## TASK INSTRUCTIONS
Leave the images out and repeat the data exactly as given.

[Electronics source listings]
^^^^^^^^^^^^^^^^
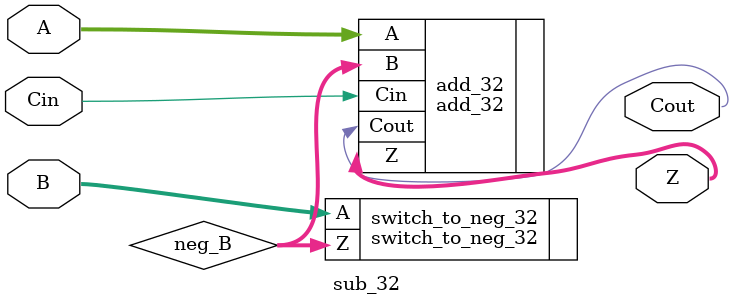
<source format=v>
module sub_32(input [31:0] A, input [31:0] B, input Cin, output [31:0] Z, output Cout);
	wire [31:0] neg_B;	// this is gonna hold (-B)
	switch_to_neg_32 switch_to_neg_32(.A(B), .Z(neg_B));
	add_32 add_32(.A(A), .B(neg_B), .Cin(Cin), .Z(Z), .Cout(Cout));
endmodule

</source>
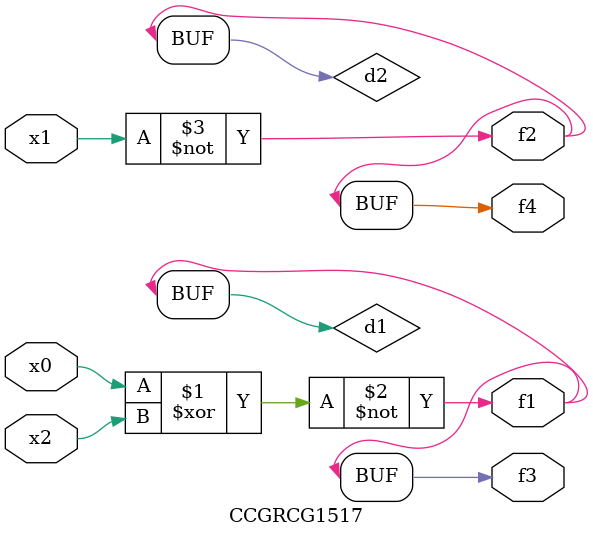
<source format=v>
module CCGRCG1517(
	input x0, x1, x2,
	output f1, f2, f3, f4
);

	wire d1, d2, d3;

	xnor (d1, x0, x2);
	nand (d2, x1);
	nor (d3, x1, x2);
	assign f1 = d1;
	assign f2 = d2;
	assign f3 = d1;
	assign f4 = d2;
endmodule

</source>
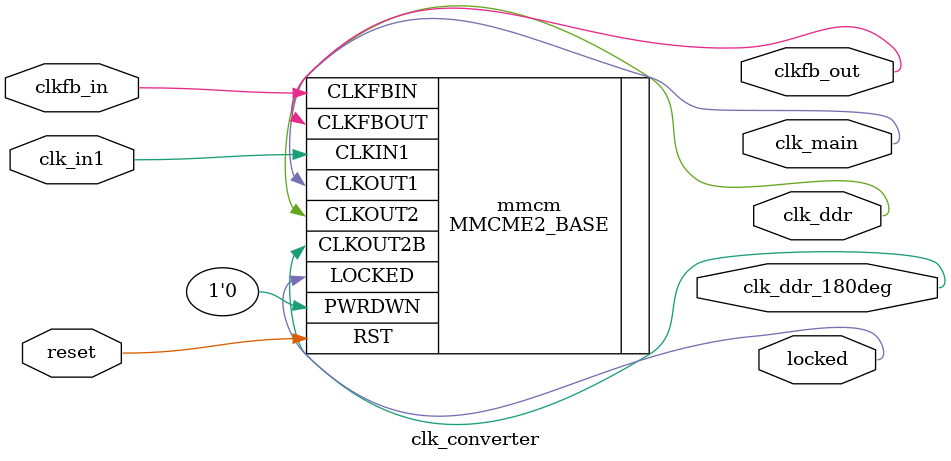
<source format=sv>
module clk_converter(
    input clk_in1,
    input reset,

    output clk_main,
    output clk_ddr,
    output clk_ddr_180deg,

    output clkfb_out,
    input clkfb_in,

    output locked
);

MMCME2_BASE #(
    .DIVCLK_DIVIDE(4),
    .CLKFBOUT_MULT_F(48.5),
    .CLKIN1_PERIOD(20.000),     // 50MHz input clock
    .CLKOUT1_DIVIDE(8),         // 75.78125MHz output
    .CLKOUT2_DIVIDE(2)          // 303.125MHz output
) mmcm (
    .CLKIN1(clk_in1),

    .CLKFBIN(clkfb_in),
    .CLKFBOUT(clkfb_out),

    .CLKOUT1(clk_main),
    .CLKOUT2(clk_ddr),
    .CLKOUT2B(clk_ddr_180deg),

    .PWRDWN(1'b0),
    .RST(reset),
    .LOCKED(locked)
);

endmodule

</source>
^^^^^^^^^^^^^^^^
## COMPLETED EXERCISE
<source format=v>
module sub_32(input [31:0] A, input [31:0] B, input Cin, output [31:0] Z, output Cout);
	wire [31:0] neg_B;	// this is gonna hold (-B)
	switch_to_neg_32 switch_to_neg_32(.A(B), .Z(neg_B));
	add_32 add_32(.A(A), .B(neg_B), .Cin(Cin), .Z(Z), .Cout(Cout));
endmodule

</source>
<source format=v>
module CCGRCG1517(
	input x0, x1, x2,
	output f1, f2, f3, f4
);

	wire d1, d2, d3;

	xnor (d1, x0, x2);
	nand (d2, x1);
	nor (d3, x1, x2);
	assign f1 = d1;
	assign f2 = d2;
	assign f3 = d1;
	assign f4 = d2;
endmodule

</source>
<source format=sv>
module clk_converter(
    input clk_in1,
    input reset,

    output clk_main,
    output clk_ddr,
    output clk_ddr_180deg,

    output clkfb_out,
    input clkfb_in,

    output locked
);

MMCME2_BASE #(
    .DIVCLK_DIVIDE(4),
    .CLKFBOUT_MULT_F(48.5),
    .CLKIN1_PERIOD(20.000),     // 50MHz input clock
    .CLKOUT1_DIVIDE(8),         // 75.78125MHz output
    .CLKOUT2_DIVIDE(2)          // 303.125MHz output
) mmcm (
    .CLKIN1(clk_in1),

    .CLKFBIN(clkfb_in),
    .CLKFBOUT(clkfb_out),

    .CLKOUT1(clk_main),
    .CLKOUT2(clk_ddr),
    .CLKOUT2B(clk_ddr_180deg),

    .PWRDWN(1'b0),
    .RST(reset),
    .LOCKED(locked)
);

endmodule

</source>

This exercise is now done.